Use of menopausal hormone therapy is associated with an increased rate of dementia and Alzheimer's disease, suggests a large Danish study published by The BMJ today.
An increase was seen in long-term users of menopausal hormone therapy, but also in short-term users around the age of menopause (55 years or younger) as is currently recommended.
These findings align with the largest clinical trial carried out on this topic, and the researchers call for further studies "to explore if the observed association in this study between menopausal hormone therapy use and increased risk of dementia illustrates a causal effect."
In a linked editorial, researchers argue that while this study has several strengths, the observed associations should not be used to infer a causal relationship between hormone therapy and dementia risk.
Menopausal hormone therapy (widely known as HRT) is used to relieve common menopausal symptoms such as hot flushes and night sweats. Treatments include tablets containing estrogen only, or a combination of estrogen and progestogen, as well as skin patches, gels and creams.
Large observational studies have shown that long-term use of menopausal hormone therapy is associated with development of dementia, confirming findings from the Women's Health Initiative Memory Study, the largest clinical trial on this topic.
But the effect of short-term use of menopausal hormone therapy around the age of menopause, as is currently recommended, remains to be fully explored. The effect of different treatment regimens on risk of dementia is also uncertain.
To try and fill these knowledge gaps, researchers in Denmark assessed the association between use of combined estrogen and progestin (synthetic progestogen) therapy and development of dementia according to type of hormone treatment, duration of use, and age at use.
Drawing on national registry data, they identified 5,589 cases of dementia and 55,890 age-matched dementia-free controls between 2000 and 2018 from a population of all Danish women aged 50-60 years in 2000 with no history of dementia and no underlying reason preventing them from using menopausal hormone therapy.
Other relevant factors including education, income, hypertension, diabetes, and thyroid disease were also taken into account.
The average age at diagnosis was 70 years. Before a diagnosis, 1,782 (32%) cases and 16,154 (29%) controls had received estrogen-progestin therapy from an average age of 53 years. The average duration of use was 3.8 years for cases and 3.6 years for controls.
The results show that, compared with people who had never used treatment, people who had received estrogen-progestin therapy had a 24% increased rate of developing all-cause dementia and Alzheimer's disease, even in women who received treatment at the age of 55 years or younger.
Rates were higher with longer use, ranging from 21% for one year or less to 74% for more than 12 years of use.
The increased rate of dementia was similar between continuous (estrogen and progestin taken daily) and cyclic (daily estrogen with progestin taken 10-14 days a month) treatment regimens.
Use of progestin only therapy and vaginal estrogen only were not associated with the development of dementia.
This is an observational study, so can't establish cause, and the researchers were not able to isolate vascular dementia from other types of dementia or distinguish between tablets and other ways to take hormone therapy, such as patches.
What's more, they can't rule out the possibility that women using hormone therapy have a predisposition to both menopausal vasomotor symptoms (eg. hot flushes, night sweats) and dementia.
However, this was a large study based on high quality treatment data with long follow-up time.

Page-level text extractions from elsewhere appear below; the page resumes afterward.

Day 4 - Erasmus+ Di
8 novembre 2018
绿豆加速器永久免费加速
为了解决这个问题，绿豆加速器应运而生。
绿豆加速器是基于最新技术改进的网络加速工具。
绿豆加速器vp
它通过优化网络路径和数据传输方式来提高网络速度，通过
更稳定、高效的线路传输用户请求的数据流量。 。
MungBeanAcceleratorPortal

The authors were also able to investigate cyclic and continuous hormone formulations separately, as well as age of starting menopausal hormone therapy and length of treatment, allowing them to analyze an important overlooked aspect of this topic—for example, dementia risk in short-term users of menopausal hormone therapy around the age of menopause onset, as recommended in treatment guidelines.

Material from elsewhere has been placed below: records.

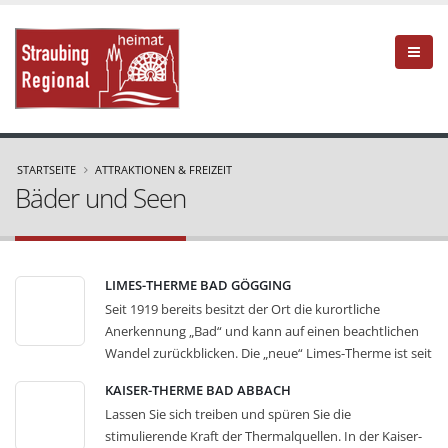
STARTSEITE
ATTRAKTIONEN & FREIZEIT
Bäder und Seen
LIMES-THERME BAD GÖGGING
Seit 1919 bereits besitzt der Ort die kurortliche
Anerkennung „Bad“ und kann auf einen beachtlichen
Wandel zurückblicken. Die „neue“ Limes-Therme ist seit
über 30 Jahren erfolgreiches Heilmittelzentrum und
KAISER-THERME BAD ABBACH
beliebter Wellnesstempel. In der Limes-Therme
Lassen Sie sich treiben und spüren Sie die
erwarten Sie 1300 m² Thermal-Wasserfläche,
stimulierende Kraft der Thermalquellen. In der Kaiser-
Strömungskanal, Whirlpool und Schwimmbecken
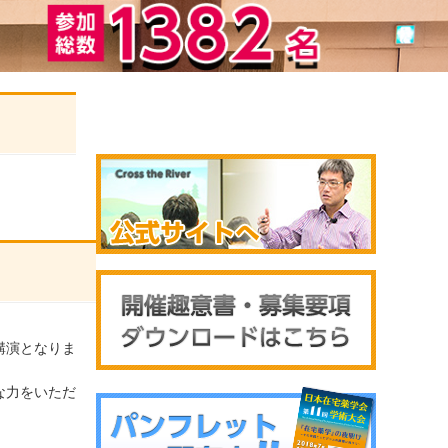
講演となりま
な力をいただ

As such, they conclude: "Further studies are warranted to determine whether these findings represent an actual effect of menopausal hormone therapy on dementia risk, or whether they reflect an underlying predisposition in women in need of these treatments."
This view is supported by US researchers in a linked editorial, who say "confounding factors could be producing a spurious signal for higher dementia risk in younger women using hormone therapy for either a short or long duration."
"These findings cannot inform shared decision-making about use of hormone therapy for menopausal symptoms," they write. "Randomised clinical trials provide the strongest evidence on the effect of hormone therapy on dementia risk."
Furthermore, they say brain imaging biomarkers "might help to identify the effects of hormone treatment on dementia pathophysiology at an earlier stage, making assessment of its influence on dementia risk in trials of recently postmenopausal women feasible."
Pourhadi, N., et al. (2023) Menopausal hormone therapy and dementia: nationwide, nested case-control study. BMJ. doi.org/10.1136/bmj-2022-072770.